*Tia Eron

Meus amigos, a Bahia é o segundo estado que mais mata mulheres, de acordo com o Atlas da Violência 2018, divulgado nesta terça-feira (5). Em 2016, foram 441 homicídios, o que equivale a 5,7 mulheres assassinadas a cada 100 mil habitantes do estado.

Além disso, só no nosso estado entre 2006 e 2016 o crescimento na violência e assassinato de nossas irmãs aumentou 81,5%. Para completar o quadro de sofrimento dessas mulheres, ser pobre e negra é considerado ainda um agravante e traz vulnerabilidade, o número de homicídios de mulheres negras na Bahia (5,9) é 1,73 vezes maior do que o registrado entre não negras (3,4).

Me traz ainda mais desespero ao pensar que do total de agressões contra a mulher, 42,5% são do próprio parceiro ou ex-parceiro, e 68,8% dos incidentes acontecem dentro de casa. Essas mortes, que devem ser punidas no mais alto rigor da lei, são causadas explicitamente pelo preconceito machista, principal móbil do crime, resquício do patriarcalismo, sobretudo, no Nordeste e na nossa Bahia, onde resiste com mais força a ideia de que a mulher deve ter uma atividade restrita ao âmbito doméstico.

Vocês sabiam que o ciclo de violência começa muito cedo? Até os 14 anos de idade os pais são os principais responsáveis pela violência; o papel de agressor, porém, vai sendo substituído progressivamente pelo parceiro e pasmem, depois dos 60 anos, os filhos preponderam na violência contra a mulher.

Com muita batalha consegui aprovar a realização pelo Sistema Único de Saúde (SUS) de cirurgia plástica reparadora de sequelas de lesões causadas por atos de violência contra a mulher. É uma vitória minha e das minhas irmãs. Uma luz nesse túnel tão escuro que é o machismo presente na nossa política.

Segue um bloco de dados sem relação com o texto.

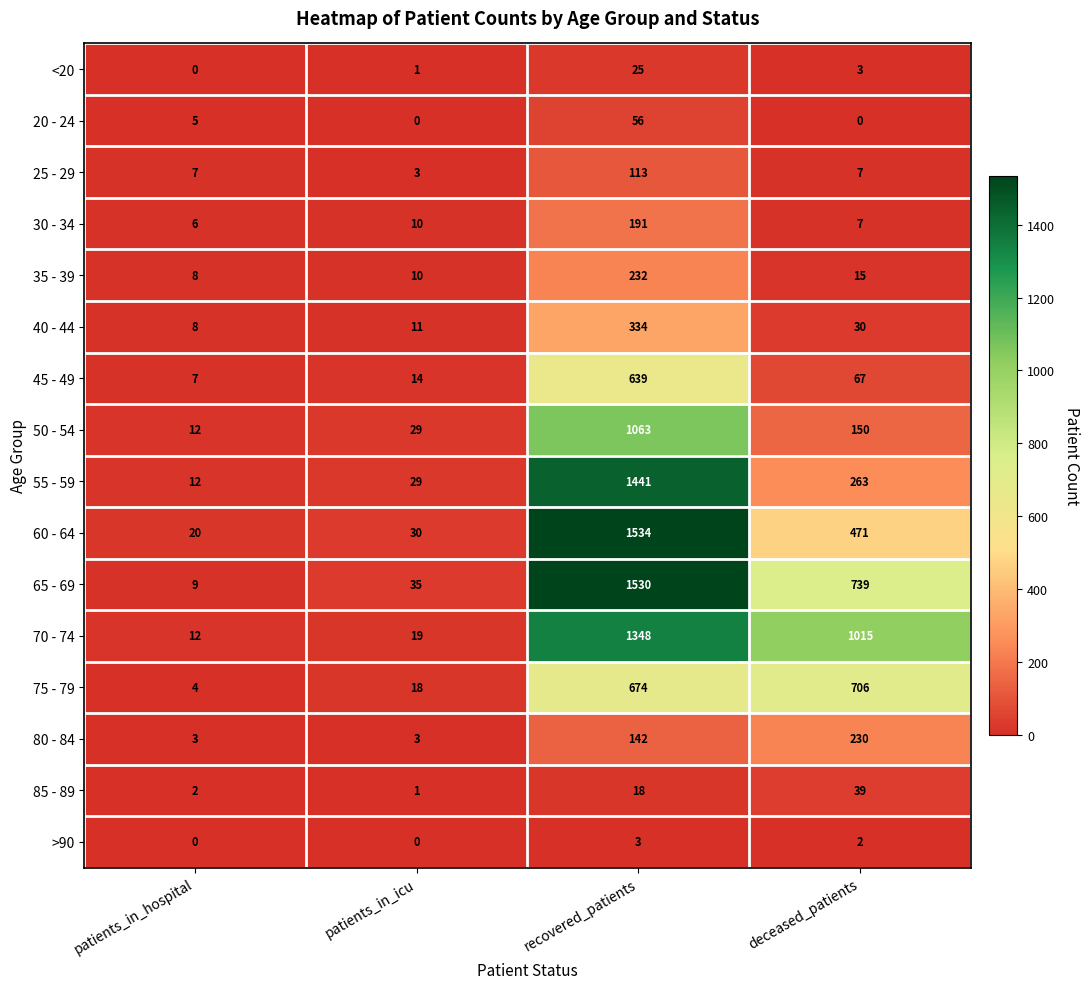

Between patients_in_icu and deceased_patients, which series saw the biggest shift?

70 - 74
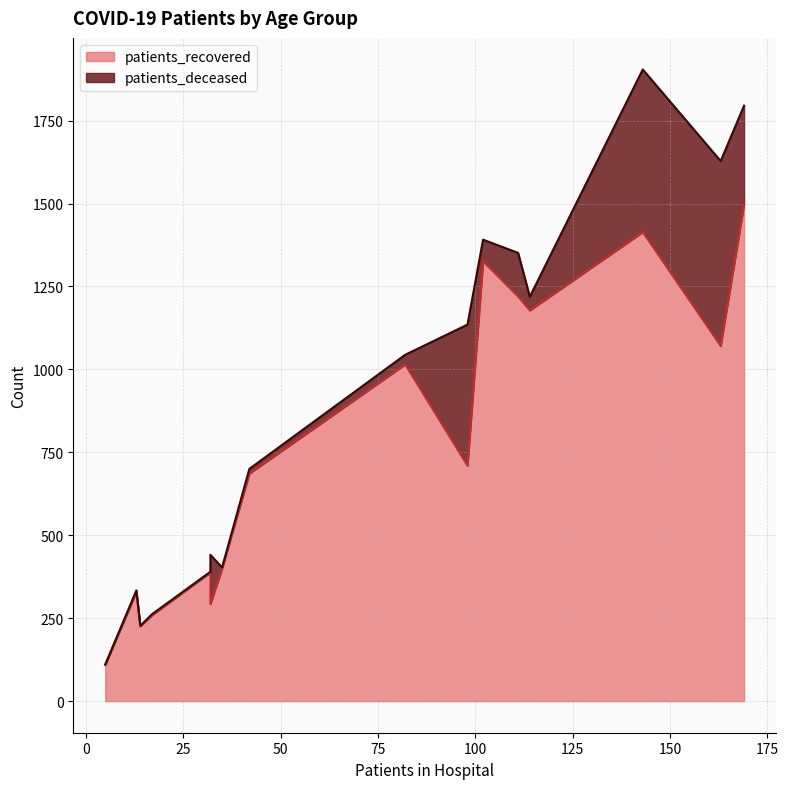

The value of patients_recovered at 30 - 34 is 108. True or false?

False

Como sua representante na Câmara Federal e presidente estadual do PRB, prometo empenhar todos os meus dias na luta contra a desigualdade de gênero e na diminuição da violência contra a mulher, assunto que deve ser debatido com a maior seriedade. Qualquer dado apresentado aqui ainda será muito baixo se levarmos em consideração que ainda existem muitas mulheres que sofrem agressão, mas não têm coragem de pedir ajuda.
Se você é um desses casos ou conhece alguém que passa por isso, não tenha medo. Eu estou do seu lado pra te ajudar.

A denúncia de violência doméstica pode ser feita em qualquer delegacia, com o registro de um boletim de ocorrência, ou pela Central de Atendimento à Mulher (Ligue 180). A denúncia é anônima e gratuita, disponível 24 horas, em todo o país. Ao registrar o boletim de ocorrência em uma delegacia, a mulher pode entrar com uma medida protetiva sob a Lei Maria da Penha que obriga o agressor a se manter longe dela. Não se cale, a sua denúncia pode salvar uma vida.